Segment Open
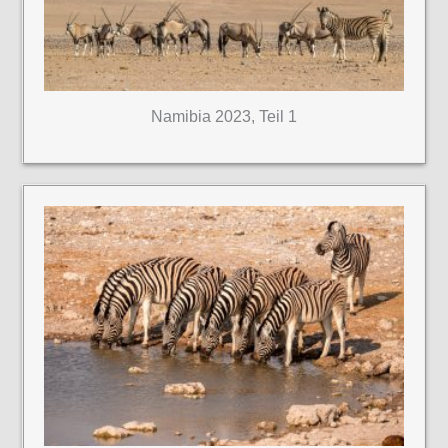
Namibia 2023, Teil 1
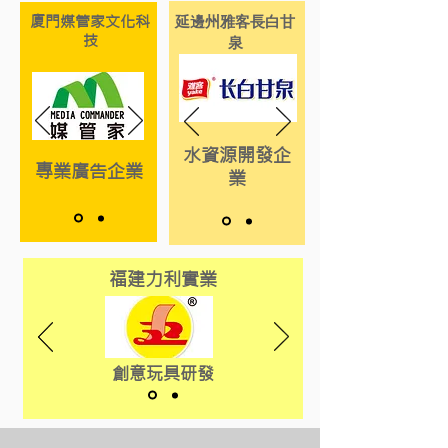
廈門媒管家文化科
延邊州雅客長白甘
技
泉
水資源開發企
專業廣告企業
業
福建力利實業
創意玩具研發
Segment Closed
- _EXERCISE_
Type out all of the records exactly, leaving out any picture.

- _REPLY TO THE TASK_
Namibia 2023, Teil 1
廈門媒管家文化科
延邊州雅客長白甘
技
泉
水資源開發企
專業廣告企業
業
福建力利實業
創意玩具研發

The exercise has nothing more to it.